OK, I understand why $KE=\gamma mc^2-mc^2$, but why is it also equal to $E-E_0$?

Answer 1

I think the answer is that if we start with

$$KE = \gamma mc^2 - m c^2$$

then because $mc^2$ is the rest mass energy. $E_0$

$$ E_0 = m c^2 $$

and the total energy $E$ is given by

$$ E = \gamma m C^2 $$

so substituting into your first equation gives

$$ KE = E - E_0 $$

does this help?

Answer 2

If you take the non-(special)-relativistic limit of that expression you find that $$\text{KE} \approx \left(\frac12mv^2 + mc^2\right) - mc^2$$ which is what you would expect from classical mechanics. The other way to see this is that, when a particle is at rest in a certain inertial frame of reference, its relativistic energy is given by its rest mass through $m_0c^2$. This represent a sort of frozen energy contained inside the body. Kinetic energy is then extra energy the body gains when it aquires a certain velocity.

Answer 3

Relativistic kinetic energy is defined as $E-E_0$ because this definition naturally follows from the more general definition of relativistic energy as $E = \gamma mc^2$ where $\gamma$ depends upon the velocity.

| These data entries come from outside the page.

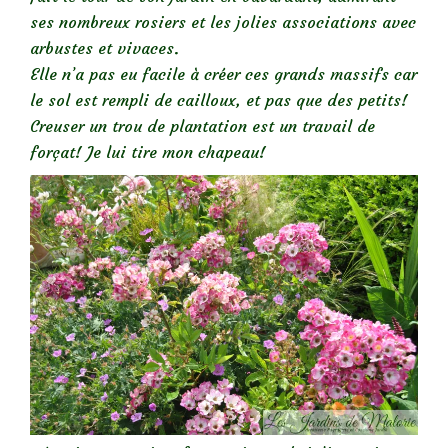
ses nombreux rosiers et les jolies associations avec
arbustes et vivaces.
Elle n’a pas eu facile à créer ces grands massifs car
le sol est rempli de cailloux, et pas que des petits!
Creuser un trou de plantation est un travail de
forçat! Je lui tire mon chapeau!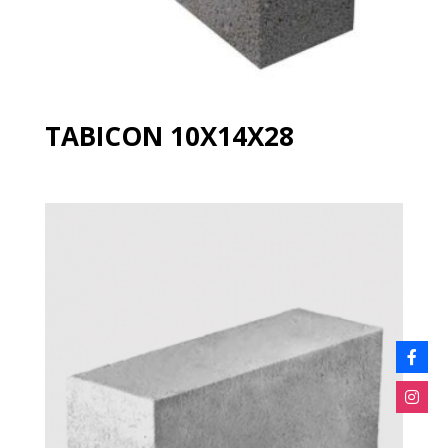
TABICON 10X14X28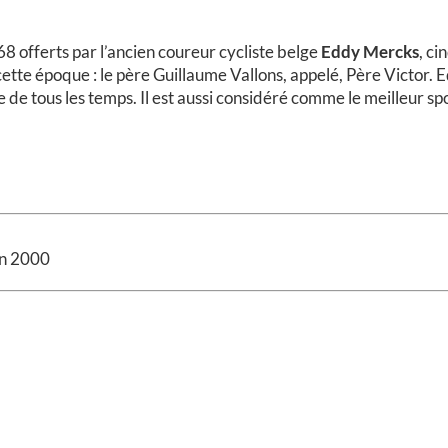
68 offerts par l’ancien coureur cycliste belge
Eddy Mercks
, ci
cette époque : le père Guillaume Vallons, appelé, Père Victor.
de tous les temps. Il est aussi considéré comme le meilleur spo
n 2000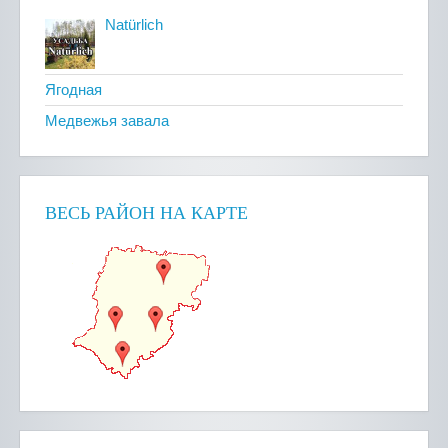
Natürlich
Ягодная
Медвежья завала
ВЕСЬ РАЙОН НА КАРТЕ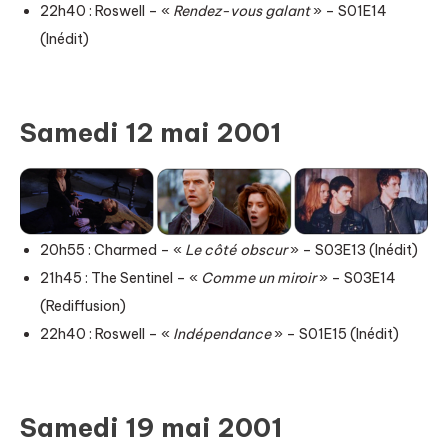
22h40 : Roswell – «
Rendez-vous galant
» – S01E14
(Inédit)
Samedi 12 mai 2001
20h55 : Charmed – «
Le côté obscur
» – S03E13 (Inédit)
21h45 : The Sentinel – «
Comme un miroir
» – S03E14
(Rediffusion)
22h40 : Roswell – «
Indépendance
» – S01E15 (Inédit)
Samedi 19 mai 2001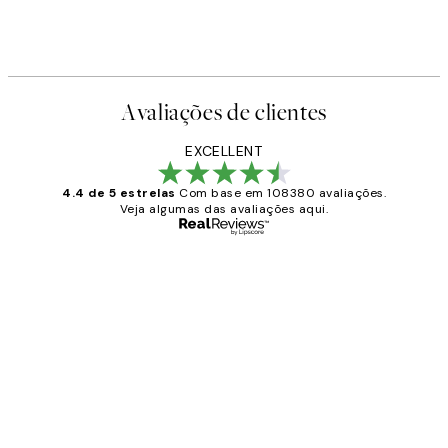
Avaliações de clientes
EXCELLENT
4.4 de 5 estrelas
Com base em 108380 avaliações.
Veja algumas das avaliações aqui.
Comprador verificado
Avaliações
de
...
clientes
2 jun.
guilhermina g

It then follows to define rest energy for $v=0, \gamma=1$ as $E_0 = mc^2$, and relativistic kinetic energy as the excess energy when its moving over the energy when it's not: $E-E_0 =\gamma mc^2 - mc^2$.

The more fundamental question to then ask is: why is relativistic energy defined as $E = \gamma mc^2$?

Energy is defined via Noether's theorem as that physical quantity that's conserved for a system whose physical laws don't change over time. For a single point particle of mass m

$$E =\gamma mc^2$$